Stored data entries:
════
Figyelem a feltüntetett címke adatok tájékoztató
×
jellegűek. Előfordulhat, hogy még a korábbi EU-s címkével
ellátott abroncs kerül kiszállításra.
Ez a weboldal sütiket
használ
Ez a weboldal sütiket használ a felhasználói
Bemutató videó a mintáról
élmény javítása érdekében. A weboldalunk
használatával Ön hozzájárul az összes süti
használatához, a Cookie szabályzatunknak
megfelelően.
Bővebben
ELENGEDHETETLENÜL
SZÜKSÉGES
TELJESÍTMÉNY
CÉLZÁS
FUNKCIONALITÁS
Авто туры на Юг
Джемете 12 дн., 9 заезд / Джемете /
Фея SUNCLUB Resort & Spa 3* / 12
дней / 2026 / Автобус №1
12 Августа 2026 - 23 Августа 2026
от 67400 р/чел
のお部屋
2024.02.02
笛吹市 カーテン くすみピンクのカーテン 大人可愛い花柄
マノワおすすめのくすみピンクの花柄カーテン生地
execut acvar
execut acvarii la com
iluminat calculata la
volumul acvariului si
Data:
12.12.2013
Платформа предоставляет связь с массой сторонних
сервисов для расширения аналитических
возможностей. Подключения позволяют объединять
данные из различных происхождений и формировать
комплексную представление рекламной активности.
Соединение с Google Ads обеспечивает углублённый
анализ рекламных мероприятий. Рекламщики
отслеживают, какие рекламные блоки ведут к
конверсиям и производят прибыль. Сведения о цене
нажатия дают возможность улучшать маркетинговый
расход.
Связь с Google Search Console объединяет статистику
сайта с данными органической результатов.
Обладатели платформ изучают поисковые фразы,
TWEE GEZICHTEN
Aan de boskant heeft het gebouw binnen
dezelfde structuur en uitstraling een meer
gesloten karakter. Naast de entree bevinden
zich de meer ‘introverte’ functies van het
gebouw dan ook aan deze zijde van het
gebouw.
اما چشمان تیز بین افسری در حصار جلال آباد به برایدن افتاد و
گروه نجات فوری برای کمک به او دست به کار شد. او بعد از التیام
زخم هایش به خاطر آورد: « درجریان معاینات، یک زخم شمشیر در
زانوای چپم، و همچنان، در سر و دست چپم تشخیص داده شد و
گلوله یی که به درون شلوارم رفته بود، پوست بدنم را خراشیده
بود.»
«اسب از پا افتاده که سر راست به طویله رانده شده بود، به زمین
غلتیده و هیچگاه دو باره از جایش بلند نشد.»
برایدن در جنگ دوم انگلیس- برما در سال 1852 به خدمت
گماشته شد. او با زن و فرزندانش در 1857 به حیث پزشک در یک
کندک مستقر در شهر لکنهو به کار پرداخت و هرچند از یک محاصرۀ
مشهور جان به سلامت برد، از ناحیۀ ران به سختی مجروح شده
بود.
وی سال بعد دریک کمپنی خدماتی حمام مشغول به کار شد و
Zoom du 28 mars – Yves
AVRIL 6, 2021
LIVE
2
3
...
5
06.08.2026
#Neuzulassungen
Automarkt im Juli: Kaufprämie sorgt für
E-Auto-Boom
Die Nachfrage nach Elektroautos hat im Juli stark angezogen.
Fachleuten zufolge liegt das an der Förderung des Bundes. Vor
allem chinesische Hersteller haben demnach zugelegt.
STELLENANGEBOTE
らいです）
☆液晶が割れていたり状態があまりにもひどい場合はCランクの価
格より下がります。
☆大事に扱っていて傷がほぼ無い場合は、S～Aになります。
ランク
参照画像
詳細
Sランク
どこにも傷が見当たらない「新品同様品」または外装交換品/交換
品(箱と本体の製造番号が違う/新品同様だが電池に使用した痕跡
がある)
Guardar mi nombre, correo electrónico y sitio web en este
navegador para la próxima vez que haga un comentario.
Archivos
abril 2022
════
Exercise: Reproduce every line of the entries above word for word, in the same order.

Answer below:
Figyelem a feltüntetett címke adatok tájékoztató
×
jellegűek. Előfordulhat, hogy még a korábbi EU-s címkével
ellátott abroncs kerül kiszállításra.
Ez a weboldal sütiket
használ
Ez a weboldal sütiket használ a felhasználói
Bemutató videó a mintáról
élmény javítása érdekében. A weboldalunk
használatával Ön hozzájárul az összes süti
használatához, a Cookie szabályzatunknak
megfelelően.
Bővebben
ELENGEDHETETLENÜL
SZÜKSÉGES
TELJESÍTMÉNY
CÉLZÁS
FUNKCIONALITÁS
Авто туры на Юг
Джемете 12 дн., 9 заезд / Джемете /
Фея SUNCLUB Resort & Spa 3* / 12
дней / 2026 / Автобус №1
12 Августа 2026 - 23 Августа 2026
от 67400 р/чел
のお部屋
2024.02.02
笛吹市 カーテン くすみピンクのカーテン 大人可愛い花柄
マノワおすすめのくすみピンクの花柄カーテン生地
execut acvar
execut acvarii la com
iluminat calculata la
volumul acvariului si
Data:
12.12.2013
Платформа предоставляет связь с массой сторонних
сервисов для расширения аналитических
возможностей. Подключения позволяют объединять
данные из различных происхождений и формировать
комплексную представление рекламной активности.
Соединение с Google Ads обеспечивает углублённый
анализ рекламных мероприятий. Рекламщики
отслеживают, какие рекламные блоки ведут к
конверсиям и производят прибыль. Сведения о цене
нажатия дают возможность улучшать маркетинговый
расход.
Связь с Google Search Console объединяет статистику
сайта с данными органической результатов.
Обладатели платформ изучают поисковые фразы,
TWEE GEZICHTEN
Aan de boskant heeft het gebouw binnen
dezelfde structuur en uitstraling een meer
gesloten karakter. Naast de entree bevinden
zich de meer ‘introverte’ functies van het
gebouw dan ook aan deze zijde van het
gebouw.
اما چشمان تیز بین افسری در حصار جلال آباد به برایدن افتاد و
گروه نجات فوری برای کمک به او دست به کار شد. او بعد از التیام
زخم هایش به خاطر آورد: « درجریان معاینات، یک زخم شمشیر در
زانوای چپم، و همچنان، در سر و دست چپم تشخیص داده شد و
گلوله یی که به درون شلوارم رفته بود، پوست بدنم را خراشیده
بود.»
«اسب از پا افتاده که سر راست به طویله رانده شده بود، به زمین
غلتیده و هیچگاه دو باره از جایش بلند نشد.»
برایدن در جنگ دوم انگلیس- برما در سال 1852 به خدمت
گماشته شد. او با زن و فرزندانش در 1857 به حیث پزشک در یک
کندک مستقر در شهر لکنهو به کار پرداخت و هرچند از یک محاصرۀ
مشهور جان به سلامت برد، از ناحیۀ ران به سختی مجروح شده
بود.
وی سال بعد دریک کمپنی خدماتی حمام مشغول به کار شد و
Zoom du 28 mars – Yves
AVRIL 6, 2021
LIVE
2
3
...
5
06.08.2026
#Neuzulassungen
Automarkt im Juli: Kaufprämie sorgt für
E-Auto-Boom
Die Nachfrage nach Elektroautos hat im Juli stark angezogen.
Fachleuten zufolge liegt das an der Förderung des Bundes. Vor
allem chinesische Hersteller haben demnach zugelegt.
STELLENANGEBOTE
らいです）
☆液晶が割れていたり状態があまりにもひどい場合はCランクの価
格より下がります。
☆大事に扱っていて傷がほぼ無い場合は、S～Aになります。
ランク
参照画像
詳細
Sランク
どこにも傷が見当たらない「新品同様品」または外装交換品/交換
品(箱と本体の製造番号が違う/新品同様だが電池に使用した痕跡
がある)
Guardar mi nombre, correo electrónico y sitio web en este
navegador para la próxima vez que haga un comentario.
Archivos
abril 2022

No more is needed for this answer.